(Saved entries)
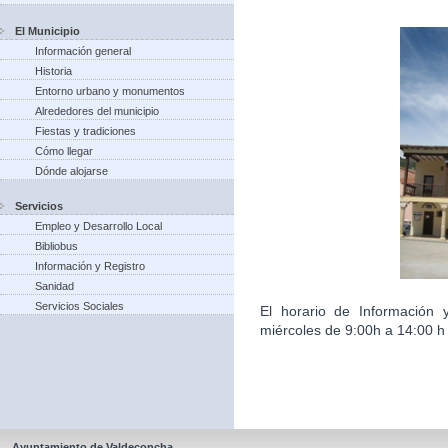
El Municipio
Información general
Historia
Entorno urbano y monumentos
Alrededores del municipio
Fiestas y tradiciones
Cómo llegar
Dónde alojarse
Servicios
Empleo y Desarrollo Local
Bibliobus
Información y Registro
Sanidad
Servicios Sociales
El horario de Información 
miércoles de 9:00h a 14:00 h 
Ayuntamiento de Valdeconcha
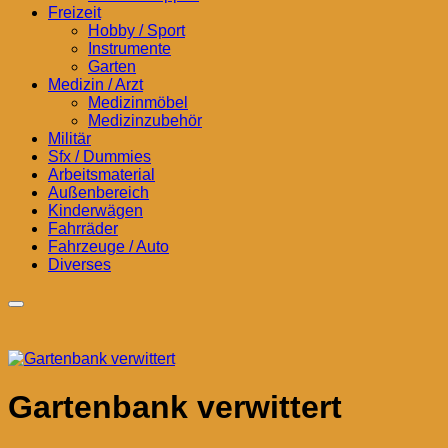
Freizeit
Hobby / Sport
Instrumente
Garten
Medizin / Arzt
Medizinmöbel
Medizinzubehör
Militär
Sfx / Dummies
Arbeitsmaterial
Außenbereich
Kinderwägen
Fahrräder
Fahrzeuge / Auto
Diverses
Gartenbank verwittert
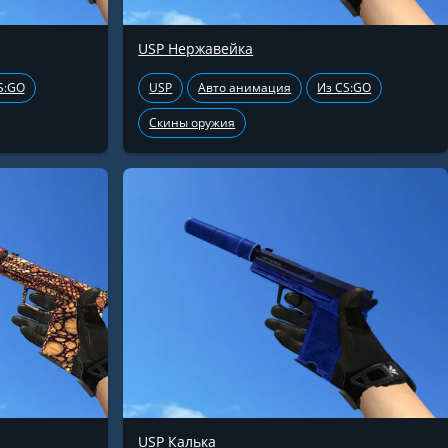
USP Нержавейка
S:GO
USP
Авто анимация
Из CS:GO
Скины оружия
USP Калька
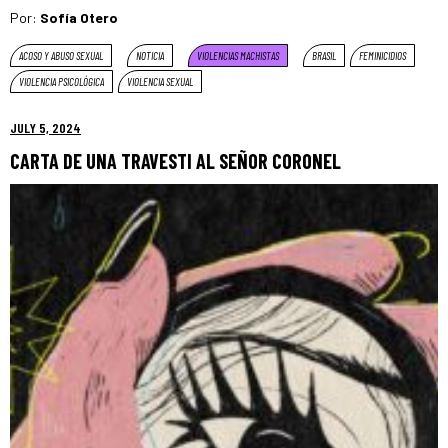
Por:
Sofía Otero
ACOSO Y ABUSO SEXUAL
NOTICIA
VIOLENCIAS MACHISTAS
BRASIL
FEMINICIDIOS
VIOLENCIA PSICOLÓGICA
VIOLENCIA SEXUAL
JULY 5, 2024
CARTA DE UNA TRAVESTI AL SEÑOR CORONEL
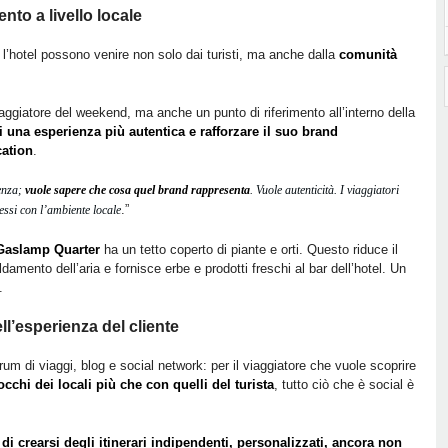
nto a livello locale
r l’hotel possono venire non solo dai turisti, ma anche dalla
comunità
viaggiatore del weekend, ma anche un punto di riferimento all’interno della
iti una esperienza più autentica e rafforzare il suo brand
cation
.
ienza;
vuole sapere che cosa quel brand rappresenta
. Vuole autenticità. I viaggiatori
.”
essi con l’ambiente locale
 Gaslamp Quarter
ha un tetto coperto di piante e orti. Questo riduce il
damento dell’aria e fornisce erbe e prodotti freschi al bar dell’hotel. Un
.
ll’esperienza del cliente
orum di viaggi, blog e social network: per il viaggiatore che vuole scoprire
occhi dei locali più che con quelli del turista
, tutto ciò che è social è
di crearsi degli itinerari indipendenti, personalizzati, ancora non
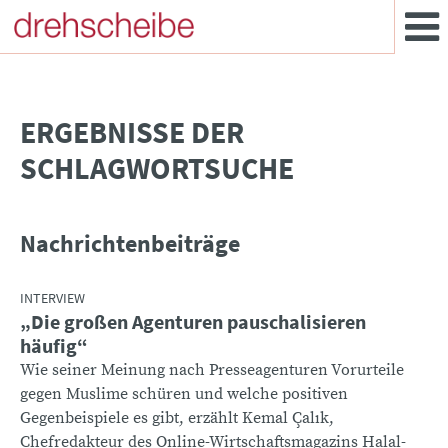
­ERGEBNISSE DER
SCHLAGWORTSUCHE
Nachrichtenbeiträge
INTERVIEW
„Die großen Agenturen pauschalisieren
häufig“
Wie seiner Meinung nach Presseagenturen Vorurteile
gegen Muslime schüren und welche positiven
Gegenbeispiele es gibt, erzählt Kemal Çalık,
Chefredakteur des Online-Wirtschaftsmagazins Halal-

#### Activity
Please write out every line above word for word, leaving out the pictures.

#### Written answer
El Municipio
Información general
Historia
Entorno urbano y monumentos
Alrededores del municipio
Fiestas y tradiciones
Cómo llegar
Dónde alojarse
Servicios
Empleo y Desarrollo Local
Bibliobus
Información y Registro
Sanidad
Servicios Sociales
El horario de Información 
miércoles de 9:00h a 14:00 h 
Ayuntamiento de Valdeconcha
Freizeit
Hobby / Sport
Instrumente
Garten
Medizin / Arzt
Medizinmöbel
Medizinzubehör
Militär
Sfx / Dummies
Arbeitsmaterial
Außenbereich
Kinderwägen
Fahrräder
Fahrzeuge / Auto
Diverses
Gartenbank verwittert
USP Нержавейка
S:GO
USP
Авто анимация
Из CS:GO
Скины оружия
USP Калька
Por:
Sofía Otero
ACOSO Y ABUSO SEXUAL
NOTICIA
VIOLENCIAS MACHISTAS
BRASIL
FEMINICIDIOS
VIOLENCIA PSICOLÓGICA
VIOLENCIA SEXUAL
JULY 5, 2024
CARTA DE UNA TRAVESTI AL SEÑOR CORONEL
nto a livello locale
r l’hotel possono venire non solo dai turisti, ma anche dalla
comunità
viaggiatore del weekend, ma anche un punto di riferimento all’interno della
iti una esperienza più autentica e rafforzare il suo brand
cation
.
ienza;
vuole sapere che cosa quel brand rappresenta
. Vuole autenticità. I viaggiatori
.”
essi con l’ambiente locale
 Gaslamp Quarter
ha un tetto coperto di piante e orti. Questo riduce il
damento dell’aria e fornisce erbe e prodotti freschi al bar dell’hotel. Un
.
ll’esperienza del cliente
orum di viaggi, blog e social network: per il viaggiatore che vuole scoprire
occhi dei locali più che con quelli del turista
, tutto ciò che è social è
di crearsi degli itinerari indipendenti, personalizzati, ancora non
­ERGEBNISSE DER
SCHLAGWORTSUCHE
Nachrichtenbeiträge
INTERVIEW
„Die großen Agenturen pauschalisieren
häufig“
Wie seiner Meinung nach Presseagenturen Vorurteile
gegen Muslime schüren und welche positiven
Gegenbeispiele es gibt, erzählt Kemal Çalık,
Chefredakteur des Online-Wirtschaftsmagazins Halal-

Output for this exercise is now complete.